Reproduce every one of the following items word for word, without changing anything.

Items excerpted from a collection
══════════════════════════════

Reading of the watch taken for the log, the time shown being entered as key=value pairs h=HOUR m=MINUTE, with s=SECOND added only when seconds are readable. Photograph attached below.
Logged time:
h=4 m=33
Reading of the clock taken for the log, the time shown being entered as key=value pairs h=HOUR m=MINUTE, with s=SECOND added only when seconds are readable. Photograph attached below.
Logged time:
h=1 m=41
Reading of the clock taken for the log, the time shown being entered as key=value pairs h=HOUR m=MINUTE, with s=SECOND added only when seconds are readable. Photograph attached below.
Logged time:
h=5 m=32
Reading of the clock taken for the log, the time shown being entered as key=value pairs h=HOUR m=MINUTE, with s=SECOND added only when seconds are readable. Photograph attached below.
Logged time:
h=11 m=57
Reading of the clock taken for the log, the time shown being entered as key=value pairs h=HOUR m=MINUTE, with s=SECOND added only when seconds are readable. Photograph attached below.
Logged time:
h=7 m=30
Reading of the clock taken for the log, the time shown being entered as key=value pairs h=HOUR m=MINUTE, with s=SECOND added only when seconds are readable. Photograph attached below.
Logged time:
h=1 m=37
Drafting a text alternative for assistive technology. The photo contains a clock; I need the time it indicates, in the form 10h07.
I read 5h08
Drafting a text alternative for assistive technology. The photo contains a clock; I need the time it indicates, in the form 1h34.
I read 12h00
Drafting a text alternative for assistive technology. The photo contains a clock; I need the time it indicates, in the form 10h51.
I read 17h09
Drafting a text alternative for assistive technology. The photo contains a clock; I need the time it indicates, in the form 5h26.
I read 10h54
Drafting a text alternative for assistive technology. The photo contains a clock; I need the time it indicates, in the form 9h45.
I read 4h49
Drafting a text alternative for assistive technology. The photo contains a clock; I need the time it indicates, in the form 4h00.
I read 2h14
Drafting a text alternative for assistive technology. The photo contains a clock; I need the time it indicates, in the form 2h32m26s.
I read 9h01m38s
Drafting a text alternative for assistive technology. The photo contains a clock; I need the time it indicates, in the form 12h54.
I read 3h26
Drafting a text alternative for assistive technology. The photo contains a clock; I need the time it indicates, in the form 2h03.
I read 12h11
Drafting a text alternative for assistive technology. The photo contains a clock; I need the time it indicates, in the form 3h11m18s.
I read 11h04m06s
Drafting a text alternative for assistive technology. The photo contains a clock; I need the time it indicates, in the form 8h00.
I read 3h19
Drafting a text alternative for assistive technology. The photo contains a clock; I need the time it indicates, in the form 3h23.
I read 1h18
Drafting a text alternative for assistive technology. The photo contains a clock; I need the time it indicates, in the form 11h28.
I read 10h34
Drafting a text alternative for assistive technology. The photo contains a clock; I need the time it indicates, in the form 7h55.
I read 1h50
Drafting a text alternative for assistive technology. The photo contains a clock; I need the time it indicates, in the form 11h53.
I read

══════════════════════════════

Response
Reading of the watch taken for the log, the time shown being entered as key=value pairs h=HOUR m=MINUTE, with s=SECOND added only when seconds are readable. Photograph attached below.
Logged time:
h=4 m=33
Reading of the clock taken for the log, the time shown being entered as key=value pairs h=HOUR m=MINUTE, with s=SECOND added only when seconds are readable. Photograph attached below.
Logged time:
h=1 m=41
Reading of the clock taken for the log, the time shown being entered as key=value pairs h=HOUR m=MINUTE, with s=SECOND added only when seconds are readable. Photograph attached below.
Logged time:
h=5 m=32
Reading of the clock taken for the log, the time shown being entered as key=value pairs h=HOUR m=MINUTE, with s=SECOND added only when seconds are readable. Photograph attached below.
Logged time:
h=11 m=57
Reading of the clock taken for the log, the time shown being entered as key=value pairs h=HOUR m=MINUTE, with s=SECOND added only when seconds are readable. Photograph attached below.
Logged time:
h=7 m=30
Reading of the clock taken for the log, the time shown being entered as key=value pairs h=HOUR m=MINUTE, with s=SECOND added only when seconds are readable. Photograph attached below.
Logged time:
h=1 m=37
Drafting a text alternative for assistive technology. The photo contains a clock; I need the time it indicates, in the form 10h07.
I read 5h08
Drafting a text alternative for assistive technology. The photo contains a clock; I need the time it indicates, in the form 1h34.
I read 12h00
Drafting a text alternative for assistive technology. The photo contains a clock; I need the time it indicates, in the form 10h51.
I read 17h09
Drafting a text alternative for assistive technology. The photo contains a clock; I need the time it indicates, in the form 5h26.
I read 10h54
Drafting a text alternative for assistive technology. The photo contains a clock; I need the time it indicates, in the form 9h45.
I read 4h49
Drafting a text alternative for assistive technology. The photo contains a clock; I need the time it indicates, in the form 4h00.
I read 2h14
Drafting a text alternative for assistive technology. The photo contains a clock; I need the time it indicates, in the form 2h32m26s.
I read 9h01m38s
Drafting a text alternative for assistive technology. The photo contains a clock; I need the time it indicates, in the form 12h54.
I read 3h26
Drafting a text alternative for assistive technology. The photo contains a clock; I need the time it indicates, in the form 2h03.
I read 12h11
Drafting a text alternative for assistive technology. The photo contains a clock; I need the time it indicates, in the form 3h11m18s.
I read 11h04m06s
Drafting a text alternative for assistive technology. The photo contains a clock; I need the time it indicates, in the form 8h00.
I read 3h19
Drafting a text alternative for assistive technology. The photo contains a clock; I need the time it indicates, in the form 3h23.
I read 1h18
Drafting a text alternative for assistive technology. The photo contains a clock; I need the time it indicates, in the form 11h28.
I read 10h34
Drafting a text alternative for assistive technology. The photo contains a clock; I need the time it indicates, in the form 7h55.
I read 1h50
Drafting a text alternative for assistive technology. The photo contains a clock; I need the time it indicates, in the form 11h53.
I read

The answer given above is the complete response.